- Job item
Which lines of the listing below contain the word "τράπεζα"? Return them.

- The input
====

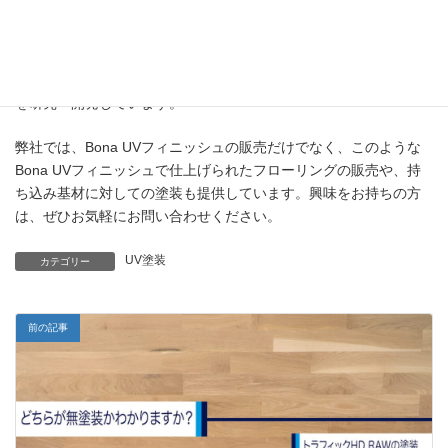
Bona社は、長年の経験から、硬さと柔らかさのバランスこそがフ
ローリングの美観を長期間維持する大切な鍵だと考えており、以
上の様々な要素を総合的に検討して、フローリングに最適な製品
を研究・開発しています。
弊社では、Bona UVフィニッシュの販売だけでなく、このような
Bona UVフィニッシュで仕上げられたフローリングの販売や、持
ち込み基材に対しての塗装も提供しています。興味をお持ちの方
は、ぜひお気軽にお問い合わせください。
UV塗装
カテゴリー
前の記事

====

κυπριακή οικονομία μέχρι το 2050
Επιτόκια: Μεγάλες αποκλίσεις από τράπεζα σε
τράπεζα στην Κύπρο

====

- Result for this exercise
Επιτόκια: Μεγάλες αποκλίσεις από τράπεζα σε
τράπεζα στην Κύπρο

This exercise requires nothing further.